(EXERCISE DIRECTIONS)
Write out every record in full, exactly as written, please.

═══

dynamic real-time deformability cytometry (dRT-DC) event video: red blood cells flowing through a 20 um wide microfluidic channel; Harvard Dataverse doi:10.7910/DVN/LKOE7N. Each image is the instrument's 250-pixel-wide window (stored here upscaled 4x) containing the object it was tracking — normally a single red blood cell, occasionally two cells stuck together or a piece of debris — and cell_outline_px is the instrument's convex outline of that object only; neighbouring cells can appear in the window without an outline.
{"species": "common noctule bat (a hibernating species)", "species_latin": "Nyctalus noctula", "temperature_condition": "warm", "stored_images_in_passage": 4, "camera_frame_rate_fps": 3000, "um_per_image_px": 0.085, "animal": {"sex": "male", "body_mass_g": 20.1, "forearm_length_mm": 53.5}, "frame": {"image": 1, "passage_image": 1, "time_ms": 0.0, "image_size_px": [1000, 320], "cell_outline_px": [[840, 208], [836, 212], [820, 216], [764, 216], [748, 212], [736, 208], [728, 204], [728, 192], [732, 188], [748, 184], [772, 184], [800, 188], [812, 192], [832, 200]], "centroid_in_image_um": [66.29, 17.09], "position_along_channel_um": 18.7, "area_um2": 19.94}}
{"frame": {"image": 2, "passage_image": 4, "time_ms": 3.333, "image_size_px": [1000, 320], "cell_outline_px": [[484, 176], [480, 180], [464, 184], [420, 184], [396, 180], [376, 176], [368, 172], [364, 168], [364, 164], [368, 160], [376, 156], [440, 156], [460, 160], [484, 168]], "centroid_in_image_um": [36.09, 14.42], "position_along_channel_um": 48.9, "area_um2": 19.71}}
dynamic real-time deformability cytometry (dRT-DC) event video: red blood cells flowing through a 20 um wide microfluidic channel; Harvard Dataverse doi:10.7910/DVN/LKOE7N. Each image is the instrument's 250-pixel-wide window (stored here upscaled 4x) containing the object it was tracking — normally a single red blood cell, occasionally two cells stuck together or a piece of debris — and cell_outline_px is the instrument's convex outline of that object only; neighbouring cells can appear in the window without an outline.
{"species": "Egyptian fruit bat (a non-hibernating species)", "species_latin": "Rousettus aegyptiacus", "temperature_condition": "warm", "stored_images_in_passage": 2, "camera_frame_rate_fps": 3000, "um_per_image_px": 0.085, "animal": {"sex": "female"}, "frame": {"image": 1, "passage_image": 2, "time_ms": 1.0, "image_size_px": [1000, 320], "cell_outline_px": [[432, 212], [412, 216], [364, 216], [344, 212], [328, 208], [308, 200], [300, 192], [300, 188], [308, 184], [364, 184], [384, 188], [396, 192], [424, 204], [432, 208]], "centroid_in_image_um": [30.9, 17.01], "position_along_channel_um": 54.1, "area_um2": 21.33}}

═══

(SOLUTION FOR THIS TASK)
dynamic real-time deformability cytometry (dRT-DC) event video: red blood cells flowing through a 20 um wide microfluidic channel; Harvard Dataverse doi:10.7910/DVN/LKOE7N. Each image is the instrument's 250-pixel-wide window (stored here upscaled 4x) containing the object it was tracking — normally a single red blood cell, occasionally two cells stuck together or a piece of debris — and cell_outline_px is the instrument's convex outline of that object only; neighbouring cells can appear in the window without an outline.
{"species": "common noctule bat (a hibernating species)", "species_latin": "Nyctalus noctula", "temperature_condition": "warm", "stored_images_in_passage": 4, "camera_frame_rate_fps": 3000, "um_per_image_px": 0.085, "animal": {"sex": "male", "body_mass_g": 20.1, "forearm_length_mm": 53.5}, "frame": {"image": 1, "passage_image": 1, "time_ms": 0.0, "image_size_px": [1000, 320], "cell_outline_px": [[840, 208], [836, 212], [820, 216], [764, 216], [748, 212], [736, 208], [728, 204], [728, 192], [732, 188], [748, 184], [772, 184], [800, 188], [812, 192], [832, 200]], "centroid_in_image_um": [66.29, 17.09], "position_along_channel_um": 18.7, "area_um2": 19.94}}
{"frame": {"image": 2, "passage_image": 4, "time_ms": 3.333, "image_size_px": [1000, 320], "cell_outline_px": [[484, 176], [480, 180], [464, 184], [420, 184], [396, 180], [376, 176], [368, 172], [364, 168], [364, 164], [368, 160], [376, 156], [440, 156], [460, 160], [484, 168]], "centroid_in_image_um": [36.09, 14.42], "position_along_channel_um": 48.9, "area_um2": 19.71}}
dynamic real-time deformability cytometry (dRT-DC) event video: red blood cells flowing through a 20 um wide microfluidic channel; Harvard Dataverse doi:10.7910/DVN/LKOE7N. Each image is the instrument's 250-pixel-wide window (stored here upscaled 4x) containing the object it was tracking — normally a single red blood cell, occasionally two cells stuck together or a piece of debris — and cell_outline_px is the instrument's convex outline of that object only; neighbouring cells can appear in the window without an outline.
{"species": "Egyptian fruit bat (a non-hibernating species)", "species_latin": "Rousettus aegyptiacus", "temperature_condition": "warm", "stored_images_in_passage": 2, "camera_frame_rate_fps": 3000, "um_per_image_px": 0.085, "animal": {"sex": "female"}, "frame": {"image": 1, "passage_image": 2, "time_ms": 1.0, "image_size_px": [1000, 320], "cell_outline_px": [[432, 212], [412, 216], [364, 216], [344, 212], [328, 208], [308, 200], [300, 192], [300, 188], [308, 184], [364, 184], [384, 188], [396, 192], [424, 204], [432, 208]], "centroid_in_image_um": [30.9, 17.01], "position_along_channel_um": 54.1, "area_um2": 21.33}}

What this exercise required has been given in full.